**Tasks to perform**
#1 Please reproduce the Exarchia article word for word from "Cara Hoffman, August" up to and including "Riopan to swallow.".
#2 Carry on the article about Exarchia, starting right after its final sentence.

**Quoted passage**

========

The Daily Beast, “Exarchia: The Anarchist Neighborhood of Athens”

For more than four decades, residents of Exarchia have maintained their anarchist haven in Athens.

Cara Hoffman, August 23, 2020

I heard the first helicopters fly over a little after 3 p.m. Panagiotis had gone to the pharmacy near his mother’s house to get Malox and Riopan in case we got gassed. Pharmacies in our neighborhood had been sold out of these items for days in the lead up to anti-American demonstrations, and we’d waited too long to look for them. The Malox was to pour on our eyes, the Riopan to swallow. 

There would be medics on the street today, Panagiotis said, but he didn’t want to risk it. During an anti-austerity demonstration on Syntagma Square in 2012, corralled by the police and running, a tear gas canister exploded beneath his feet. The blindness was nearly instantaneous but he kept running. Street medics grabbed him before he could fall, dragging him away, dousing his face in antacid to stop the burning, squeezing the gel into his mouth while a wave of anarchists rushed past, into the gas, hurling rocks at the police.

========

**Extracted data**
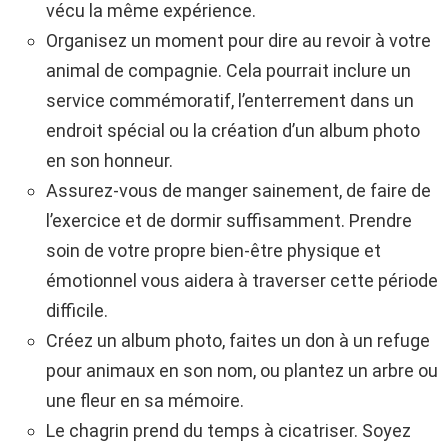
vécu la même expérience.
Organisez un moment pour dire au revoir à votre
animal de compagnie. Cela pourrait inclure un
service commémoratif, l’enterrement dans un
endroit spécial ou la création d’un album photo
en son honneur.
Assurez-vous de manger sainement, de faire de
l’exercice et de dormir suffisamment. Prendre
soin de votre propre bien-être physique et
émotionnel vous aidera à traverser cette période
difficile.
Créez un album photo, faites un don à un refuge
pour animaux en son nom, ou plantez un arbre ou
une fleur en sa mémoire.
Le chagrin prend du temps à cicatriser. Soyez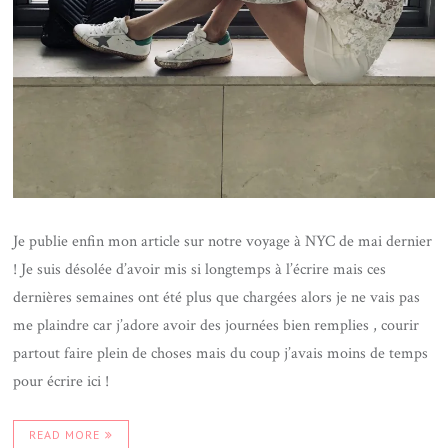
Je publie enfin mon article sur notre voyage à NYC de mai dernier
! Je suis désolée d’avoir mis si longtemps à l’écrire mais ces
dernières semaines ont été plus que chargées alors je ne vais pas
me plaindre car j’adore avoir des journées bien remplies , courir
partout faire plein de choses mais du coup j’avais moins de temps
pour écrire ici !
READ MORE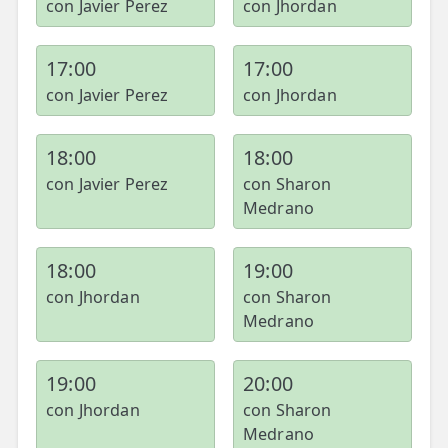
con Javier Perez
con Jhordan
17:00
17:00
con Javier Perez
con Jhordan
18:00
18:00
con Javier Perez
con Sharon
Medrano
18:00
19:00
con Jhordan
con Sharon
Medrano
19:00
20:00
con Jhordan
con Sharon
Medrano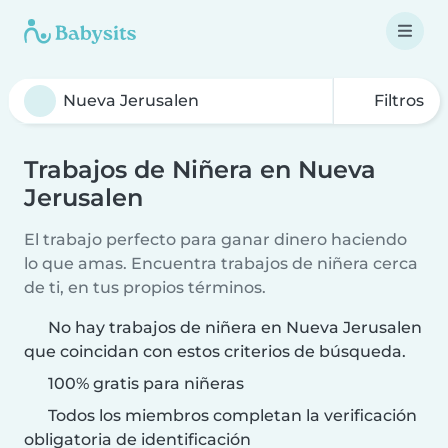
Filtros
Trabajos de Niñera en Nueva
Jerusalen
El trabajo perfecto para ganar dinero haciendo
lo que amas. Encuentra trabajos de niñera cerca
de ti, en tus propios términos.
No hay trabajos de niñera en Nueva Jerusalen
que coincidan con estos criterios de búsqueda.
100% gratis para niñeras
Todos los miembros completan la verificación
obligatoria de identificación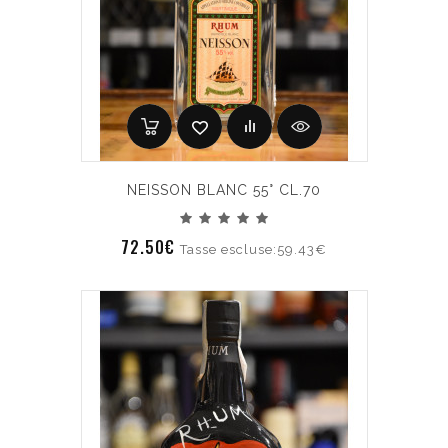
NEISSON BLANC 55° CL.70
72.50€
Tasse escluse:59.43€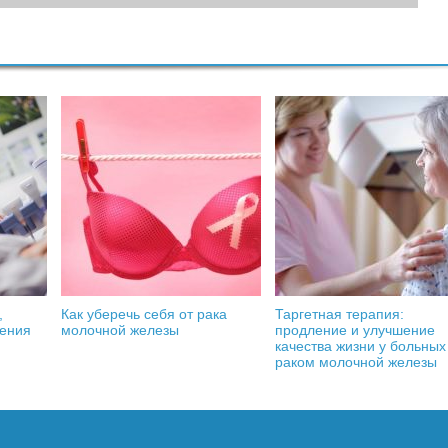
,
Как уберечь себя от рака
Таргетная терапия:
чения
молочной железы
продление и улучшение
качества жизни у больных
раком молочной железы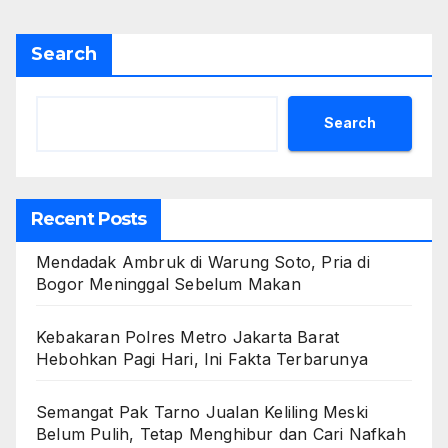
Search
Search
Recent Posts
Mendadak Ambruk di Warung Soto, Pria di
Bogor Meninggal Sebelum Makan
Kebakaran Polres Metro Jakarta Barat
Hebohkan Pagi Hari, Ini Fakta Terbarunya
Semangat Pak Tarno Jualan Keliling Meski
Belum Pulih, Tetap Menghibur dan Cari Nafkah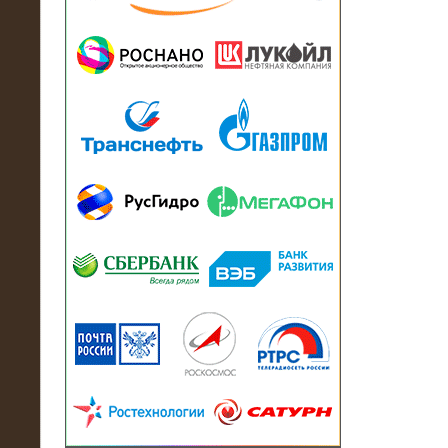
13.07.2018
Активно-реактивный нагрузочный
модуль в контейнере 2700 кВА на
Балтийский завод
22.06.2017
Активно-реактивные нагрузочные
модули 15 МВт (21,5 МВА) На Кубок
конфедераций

========

**Your written answers**
#1
Cara Hoffman, August 23, 2020

I heard the first helicopters fly over a little after 3 p.m. Panagiotis had gone to the pharmacy near his mother’s house to get Malox and Riopan in case we got gassed. Pharmacies in our neighborhood had been sold out of these items for days in the lead up to anti-American demonstrations, and we’d waited too long to look for them. The Malox was to pour on our eyes, the Riopan to swallow.

#2
In spring 2019, after decades of weighing an exit from the US, I secured a long-term visa to live and work in Greece. I settled in Exarchia—anarchist-occupied Athens. I was by no means the only one leaving the US for Europe after the 2016 election, nor the only one hoping to shed ties to a failed state, but I was among a smaller number following a dream of leaving the idea of nations behind. By March 2020, COVID-19 would be offering instruction on interdependence and the fantastical nature of borders; a crash course for anyone still holding tight to the idea of the nation-state. But Exarchians didn’t need a global catastrophe to spell it out. They’d had a 47-year head start.